▶ _DATA IN THIS EXERCISE_:
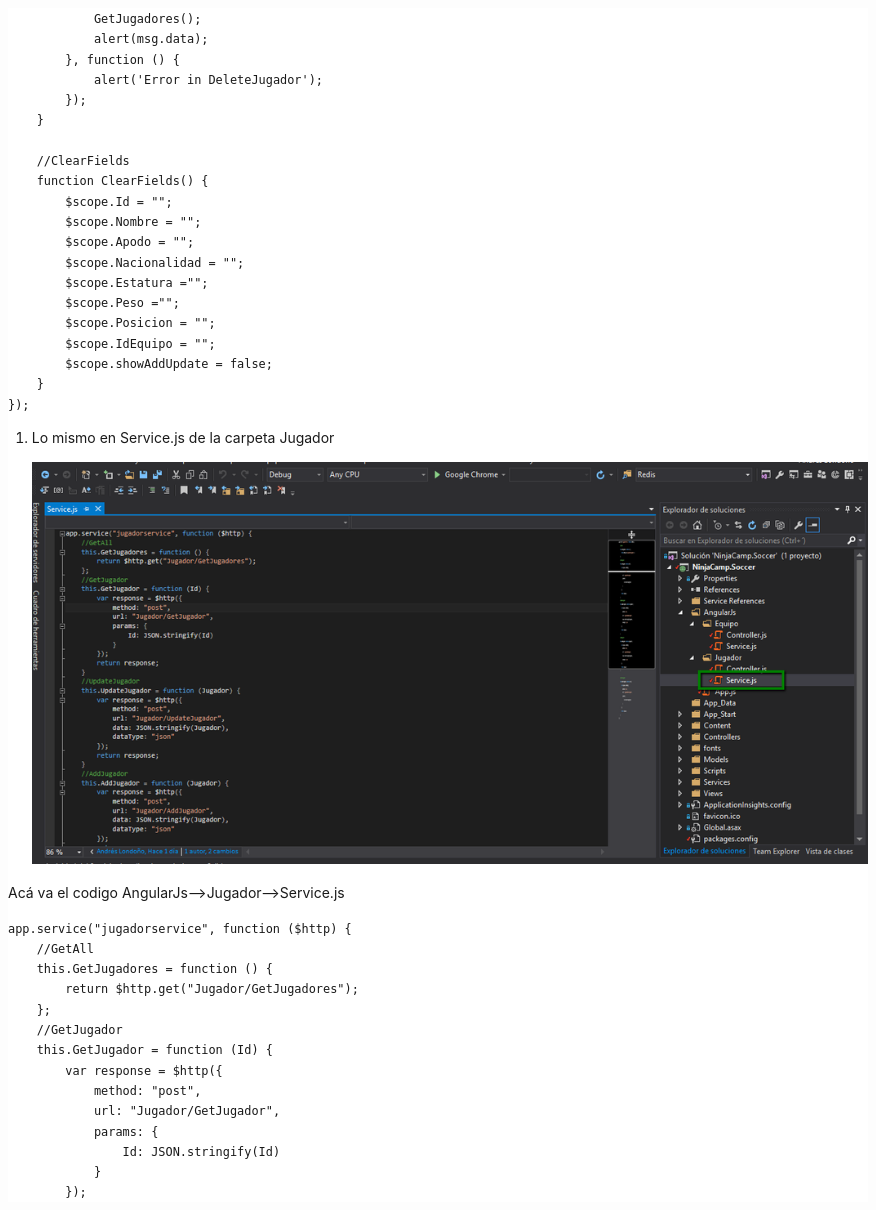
 ```
            GetJugadores();
            alert(msg.data);
        }, function () {
            alert('Error in DeleteJugador');
        });
    }

    //ClearFields
    function ClearFields() {
        $scope.Id = "";
        $scope.Nombre = "";
        $scope.Apodo = "";
        $scope.Nacionalidad = "";
        $scope.Estatura ="";
        $scope.Peso ="";
        $scope.Posicion = "";
        $scope.IdEquipo = "";
        $scope.showAddUpdate = false;
    }
});

```
1. Lo mismo en Service.js de la carpeta Jugador 

    ![grupo de recursos](images/30.png)


Acá va el codigo AngularJs-->Jugador-->Service.js

```
app.service("jugadorservice", function ($http) {
    //GetAll
    this.GetJugadores = function () {
        return $http.get("Jugador/GetJugadores");
    };
    //GetJugador
    this.GetJugador = function (Id) {
        var response = $http({
            method: "post",
            url: "Jugador/GetJugador",
            params: {
                Id: JSON.stringify(Id)
            } 
        });
```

▶ _PROBLEM TO WORK ON_: Repeat the data above exactly, images excluded.

▶ _ANSWER_:
 ```
            GetJugadores();
            alert(msg.data);
        }, function () {
            alert('Error in DeleteJugador');
        });
    }

    //ClearFields
    function ClearFields() {
        $scope.Id = "";
        $scope.Nombre = "";
        $scope.Apodo = "";
        $scope.Nacionalidad = "";
        $scope.Estatura ="";
        $scope.Peso ="";
        $scope.Posicion = "";
        $scope.IdEquipo = "";
        $scope.showAddUpdate = false;
    }
});

```
1. Lo mismo en Service.js de la carpeta Jugador 

    ![grupo de recursos](images/30.png)


Acá va el codigo AngularJs-->Jugador-->Service.js

```
app.service("jugadorservice", function ($http) {
    //GetAll
    this.GetJugadores = function () {
        return $http.get("Jugador/GetJugadores");
    };
    //GetJugador
    this.GetJugador = function (Id) {
        var response = $http({
            method: "post",
            url: "Jugador/GetJugador",
            params: {
                Id: JSON.stringify(Id)
            } 
        });
```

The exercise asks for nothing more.